I found this question, which is my question but for a different homomorphism. Let me briefly restate the question with my homomorphism:
Let $\phi$ be the homomorphism $\mathbb{Z}[x]\rightarrow \mathbb{R}$ defined by $\phi(f(x))=f(\frac{1}{2}+\sqrt{2})$. Is the kernel of $\phi$ a principal ideal? If so, find the generator.
I take the same approach as in the example question, namely I consider that $(x-(\frac{1}{2}+\sqrt{2}))$ would generate the kernel of $\phi$ in $\mathbb{R}[x]$. Then using the same trick as in line 3 in the example question, I have that $(x-(\frac{1}{2}+\sqrt{2}))(x-(\frac{1}{2}+-\sqrt{2}))=x^2-x-2+\frac{1}{4}=g(x)$, but unlike the example question, here $g(x)\not\in\mathbb{Z}[x]$. However, $4g(x)\in\mathbb{Z}[x]$. So, is that something I can do and just proceed as they do in the example question. Or for this homomorphism a completely different approach is necessary?

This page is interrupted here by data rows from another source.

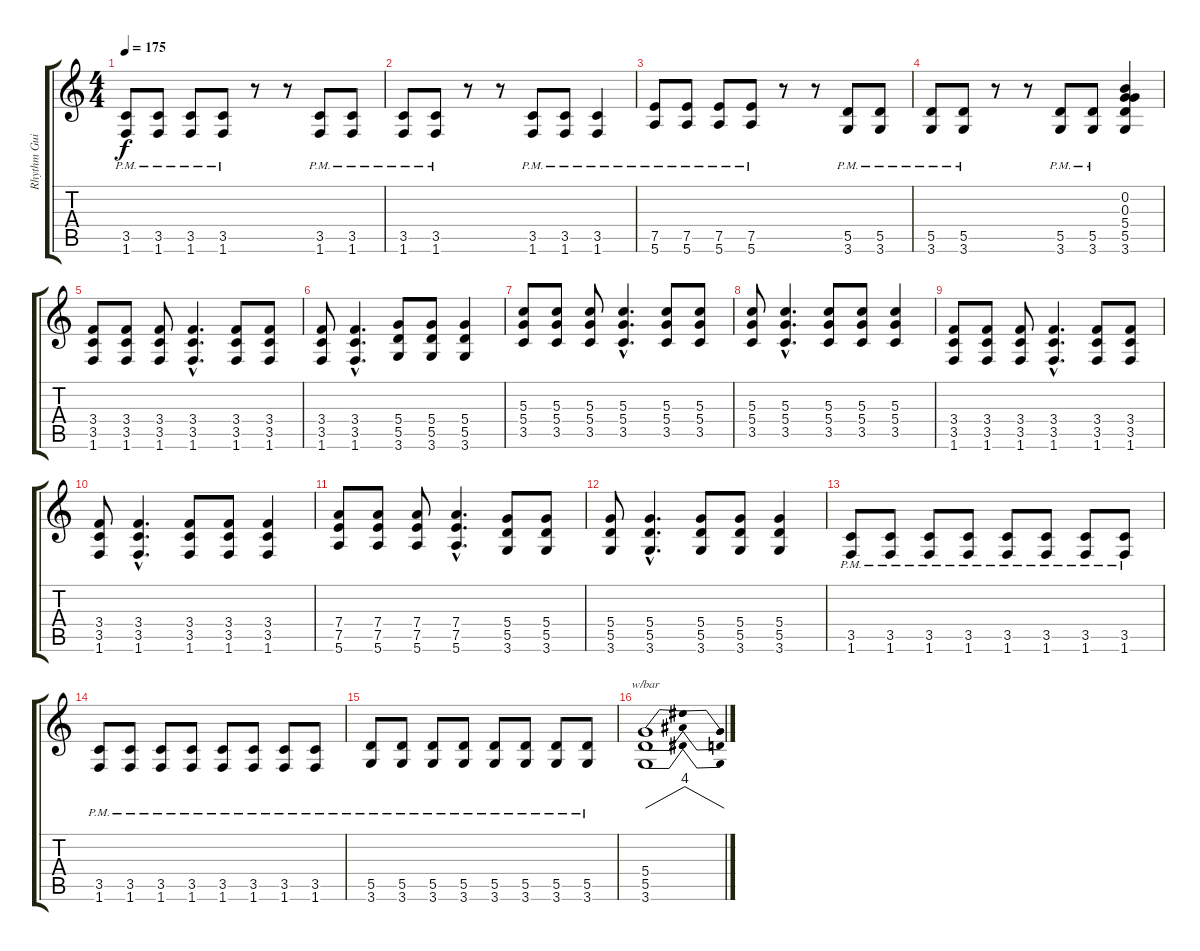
\track ("Rhythm Guitar" "Rhythm Gui") {instrument distortionguitar}
\staff {score tabs}
\tuning (E4 B3 G3 D3 A2 E2) {hide}
\ts (4 4)
\tempo 175
\clef g2
\ks c
(3.5{pm} 1.6{pm}).8{dy f} (3.5{pm} 1.6{pm}).8 (3.5{pm} 1.6{pm}).8 (3.5{pm} 1.6{pm}).8 r.8 r.8 (3.5{pm} 1.6{pm}).8 (3.5{pm} 1.6{pm}).8 |
(3.5{pm} 1.6{pm}).8 (3.5{pm} 1.6{pm}).8 r.8 r.8 (3.5{pm} 1.6{pm}).8 (3.5{pm} 1.6{pm}).8 (3.5{pm} 1.6{pm}).4 |
(7.5{pm} 5.6{pm}).8 (7.5{pm} 5.6{pm}).8 (7.5{pm} 5.6{pm}).8 (7.5{pm} 5.6{pm}).8 r.8 r.8 (5.5{pm} 3.6{pm}).8 (5.5{pm} 3.6{pm}).8 |
(5.5{pm} 3.6{pm}).8 (5.5{pm} 3.6{pm}).8 r.8 r.8 (5.5{pm} 3.6{pm}).8 (5.5{pm} 3.6{pm}).8 (0.2 0.3 5.4 5.5 3.6).4 |
(3.4 3.5 1.6).8 (3.4 3.5 1.6).8 (3.4 3.5 1.6).8 (3.4{hac} 3.5{hac} 1.6{hac}).4{d} (3.4 3.5 1.6).8 (3.4 3.5 1.6).8 |
(3.4 3.5 1.6).8 (3.4{hac} 3.5{hac} 1.6{hac}).4{d} (5.4 5.5 3.6).8 (5.4 5.5 3.6).8 (5.4 5.5 3.6).4 |
(5.3 5.4 3.5).8 (5.3 5.4 3.5).8 (5.3 5.4 3.5).8 (5.3{hac} 5.4{hac} 3.5{hac}).4{d} (5.3 5.4 3.5).8 (5.3 5.4 3.5).8 |
(5.3 5.4 3.5).8 (5.3{hac} 5.4{hac} 3.5{hac}).4{d} (5.3 5.4 3.5).8 (5.3 5.4 3.5).8 (5.3 5.4 3.5).4 |
(3.4 3.5 1.6).8 (3.4 3.5 1.6).8 (3.4 3.5 1.6).8 (3.4{hac} 3.5{hac} 1.6{hac}).4{d} (3.4 3.5 1.6).8 (3.4 3.5 1.6).8 |
(3.4 3.5 1.6).8 (3.4{hac} 3.5{hac} 1.6{hac}).4{d} (3.4 3.5 1.6).8 (3.4 3.5 1.6).8 (3.4 3.5 1.6).4 |
(7.4 7.5 5.6).8 (7.4 7.5 5.6).8 (7.4 7.5 5.6).8 (7.4{hac} 7.5{hac} 5.6{hac}).4{d} (5.4 5.5 3.6).8 (5.4 5.5 3.6).8 |
(5.4 5.5 3.6).8 (5.4{hac} 5.5{hac} 3.6{hac}).4{d} (5.4 5.5 3.6).8 (5.4 5.5 3.6).8 (5.4 5.5 3.6).4 |
(3.5{pm} 1.6{pm}).8 (3.5{pm} 1.6{pm}).8 (3.5{pm} 1.6{pm}).8 (3.5{pm} 1.6{pm}).8 (3.5{pm} 1.6{pm}).8 (3.5{pm} 1.6{pm}).8 (3.5{pm} 1.6{pm}).8 (3.5{pm} 1.6{pm}).8 |
(3.5{pm} 1.6{pm}).8 (3.5{pm} 1.6{pm}).8 (3.5{pm} 1.6{pm}).8 (3.5{pm} 1.6{pm}).8 (3.5{pm} 1.6{pm}).8 (3.5{pm} 1.6{pm}).8 (3.5{pm} 1.6{pm}).8 (3.5{pm} 1.6{pm}).8 |
(5.5{pm} 3.6{pm}).8 (5.5{pm} 3.6{pm}).8 (5.5{pm} 3.6{pm}).8 (5.5{pm} 3.6{pm}).8 (5.5{pm} 3.6{pm}).8 (5.5{pm} 3.6{pm}).8 (5.5{pm} 3.6{pm}).8 (5.5{pm} 3.6{pm}).8 |
(5.4 5.5 3.6).1{tbe (dip default 0 0 15 16 60 0)}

I'd appreciate any help. This topic still confuses me.
Best Answer
The same approach works. If $f := 4(x-(\frac{1}{2}+\sqrt{2}))(x-(\frac{1}{2}-\sqrt{2})) \in \mathbb Z[x]$, we claim that $\ker \phi = (f)$. By construction, $f \in \ker \phi$, so $(f) \subseteq \ker \phi$. On the other hand, if $p \in \ker \phi$, by the division algorithm in $\mathbb Q[x]$ there are $q,r \in \mathbb Q[x]$ such that $p = fq+r$ and $r = r_1+r_2x$ for some $r_1,r_2 \in \mathbb Q$. Now note that $$0 = p(\tfrac12+\sqrt2) = r_1 + r_2 \cdot (\tfrac12+\sqrt2)$$ so $$r_2 \neq 0 \implies\sqrt2 = -\tfrac12 -\tfrac{r_1}{r_2} \in \mathbb Q$$ meaning that $r_2=0$, and then $r_1 = 0$. Hence $p=fq \in (f)$.